What to work on. Scan the listing below and copy every line holding "this".

-- Given data follows --

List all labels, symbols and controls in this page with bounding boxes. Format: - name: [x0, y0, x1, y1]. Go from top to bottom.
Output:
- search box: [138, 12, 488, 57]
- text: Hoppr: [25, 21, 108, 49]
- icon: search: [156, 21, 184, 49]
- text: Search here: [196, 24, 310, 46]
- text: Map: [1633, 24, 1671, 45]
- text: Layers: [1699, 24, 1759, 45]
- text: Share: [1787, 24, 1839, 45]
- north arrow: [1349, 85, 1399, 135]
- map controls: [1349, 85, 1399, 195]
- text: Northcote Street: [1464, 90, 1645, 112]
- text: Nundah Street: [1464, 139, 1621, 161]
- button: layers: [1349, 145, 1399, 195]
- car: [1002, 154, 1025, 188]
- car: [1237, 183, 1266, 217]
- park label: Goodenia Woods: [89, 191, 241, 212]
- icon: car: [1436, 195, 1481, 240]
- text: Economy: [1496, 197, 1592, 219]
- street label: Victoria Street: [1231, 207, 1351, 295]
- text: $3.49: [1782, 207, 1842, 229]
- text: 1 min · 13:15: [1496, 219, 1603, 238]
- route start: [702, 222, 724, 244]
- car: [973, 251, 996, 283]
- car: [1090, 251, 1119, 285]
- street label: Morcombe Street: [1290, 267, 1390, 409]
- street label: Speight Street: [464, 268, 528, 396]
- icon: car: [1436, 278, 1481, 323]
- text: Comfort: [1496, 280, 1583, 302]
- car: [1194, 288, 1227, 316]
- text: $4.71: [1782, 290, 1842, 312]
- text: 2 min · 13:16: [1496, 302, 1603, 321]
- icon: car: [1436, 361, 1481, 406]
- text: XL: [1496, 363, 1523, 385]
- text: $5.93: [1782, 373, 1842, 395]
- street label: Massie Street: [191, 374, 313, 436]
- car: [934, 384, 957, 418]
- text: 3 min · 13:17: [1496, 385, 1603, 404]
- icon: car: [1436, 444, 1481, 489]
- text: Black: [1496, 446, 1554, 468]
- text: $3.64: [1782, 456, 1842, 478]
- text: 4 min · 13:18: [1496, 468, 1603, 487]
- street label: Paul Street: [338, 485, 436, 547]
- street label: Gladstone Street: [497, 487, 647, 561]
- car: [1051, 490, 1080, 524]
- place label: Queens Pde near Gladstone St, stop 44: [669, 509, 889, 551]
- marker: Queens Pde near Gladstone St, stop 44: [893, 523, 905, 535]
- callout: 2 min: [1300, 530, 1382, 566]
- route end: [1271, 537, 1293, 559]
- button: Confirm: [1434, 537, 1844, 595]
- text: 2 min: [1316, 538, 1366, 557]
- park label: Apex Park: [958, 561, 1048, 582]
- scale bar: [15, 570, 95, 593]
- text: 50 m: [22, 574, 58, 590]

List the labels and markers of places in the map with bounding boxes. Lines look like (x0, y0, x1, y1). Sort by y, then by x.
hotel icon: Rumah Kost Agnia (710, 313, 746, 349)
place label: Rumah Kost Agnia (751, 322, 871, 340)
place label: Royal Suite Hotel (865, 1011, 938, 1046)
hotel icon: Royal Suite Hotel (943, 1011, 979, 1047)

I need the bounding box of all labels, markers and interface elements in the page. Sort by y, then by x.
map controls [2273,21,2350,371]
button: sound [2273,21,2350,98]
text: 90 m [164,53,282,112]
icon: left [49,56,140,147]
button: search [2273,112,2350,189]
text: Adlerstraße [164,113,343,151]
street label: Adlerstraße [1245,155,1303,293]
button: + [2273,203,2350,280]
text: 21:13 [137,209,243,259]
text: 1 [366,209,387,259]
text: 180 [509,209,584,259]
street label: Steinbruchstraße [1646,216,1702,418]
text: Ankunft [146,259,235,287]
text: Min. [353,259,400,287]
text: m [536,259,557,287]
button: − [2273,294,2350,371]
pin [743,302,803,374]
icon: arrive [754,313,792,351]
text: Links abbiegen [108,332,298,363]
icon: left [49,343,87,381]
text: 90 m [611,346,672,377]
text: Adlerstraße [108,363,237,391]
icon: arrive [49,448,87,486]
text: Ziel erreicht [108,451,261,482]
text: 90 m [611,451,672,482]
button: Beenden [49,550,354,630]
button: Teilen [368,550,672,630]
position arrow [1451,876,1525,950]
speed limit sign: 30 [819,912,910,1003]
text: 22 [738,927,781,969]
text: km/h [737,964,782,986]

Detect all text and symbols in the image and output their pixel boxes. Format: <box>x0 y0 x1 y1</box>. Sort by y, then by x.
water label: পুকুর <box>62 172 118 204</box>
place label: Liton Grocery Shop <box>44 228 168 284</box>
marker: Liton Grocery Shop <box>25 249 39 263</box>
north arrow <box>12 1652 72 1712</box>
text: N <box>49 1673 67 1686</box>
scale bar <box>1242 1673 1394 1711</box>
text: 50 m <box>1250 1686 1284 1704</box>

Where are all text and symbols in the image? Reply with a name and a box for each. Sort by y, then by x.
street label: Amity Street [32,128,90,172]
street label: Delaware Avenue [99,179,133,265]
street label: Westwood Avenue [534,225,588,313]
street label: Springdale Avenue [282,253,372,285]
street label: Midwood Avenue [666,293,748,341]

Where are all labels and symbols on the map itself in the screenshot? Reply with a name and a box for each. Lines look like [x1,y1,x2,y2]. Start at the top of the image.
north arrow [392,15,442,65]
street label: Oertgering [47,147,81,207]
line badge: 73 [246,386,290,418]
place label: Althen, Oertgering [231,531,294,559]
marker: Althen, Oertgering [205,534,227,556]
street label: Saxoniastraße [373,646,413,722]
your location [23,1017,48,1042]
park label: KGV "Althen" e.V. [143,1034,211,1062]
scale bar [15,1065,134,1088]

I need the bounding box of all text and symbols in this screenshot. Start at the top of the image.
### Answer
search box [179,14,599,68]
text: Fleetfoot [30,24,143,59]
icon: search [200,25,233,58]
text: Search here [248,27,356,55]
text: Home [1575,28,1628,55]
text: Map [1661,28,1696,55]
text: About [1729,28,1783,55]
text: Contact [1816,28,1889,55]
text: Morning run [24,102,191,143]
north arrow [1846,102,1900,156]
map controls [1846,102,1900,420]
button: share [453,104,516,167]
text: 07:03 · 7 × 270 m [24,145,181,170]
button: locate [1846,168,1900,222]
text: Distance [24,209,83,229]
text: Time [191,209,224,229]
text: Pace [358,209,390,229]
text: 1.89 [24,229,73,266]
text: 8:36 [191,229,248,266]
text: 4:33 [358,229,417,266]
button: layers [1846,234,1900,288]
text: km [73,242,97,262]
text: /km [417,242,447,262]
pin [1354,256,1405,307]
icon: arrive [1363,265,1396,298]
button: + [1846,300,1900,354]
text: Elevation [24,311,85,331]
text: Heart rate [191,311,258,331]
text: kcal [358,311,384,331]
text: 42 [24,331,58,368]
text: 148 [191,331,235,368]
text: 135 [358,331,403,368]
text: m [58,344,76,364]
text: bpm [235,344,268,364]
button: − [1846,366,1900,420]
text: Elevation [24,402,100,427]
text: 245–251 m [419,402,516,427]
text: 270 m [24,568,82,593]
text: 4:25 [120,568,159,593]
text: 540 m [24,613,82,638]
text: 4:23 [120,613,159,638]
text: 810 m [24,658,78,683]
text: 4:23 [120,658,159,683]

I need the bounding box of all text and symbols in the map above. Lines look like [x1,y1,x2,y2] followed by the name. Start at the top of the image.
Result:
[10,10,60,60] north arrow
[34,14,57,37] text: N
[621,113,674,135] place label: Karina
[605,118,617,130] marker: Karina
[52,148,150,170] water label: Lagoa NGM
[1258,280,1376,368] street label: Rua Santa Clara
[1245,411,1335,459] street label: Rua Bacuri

-- Given data concluded --

Result below.
List all labels, symbols and controls in this page with bounding boxes. Format: - name: [x0, y0, x1, y1]. Go from top to bottom.
I need the bounding box of all text and symbols in this screenshot. Start at the top of the image.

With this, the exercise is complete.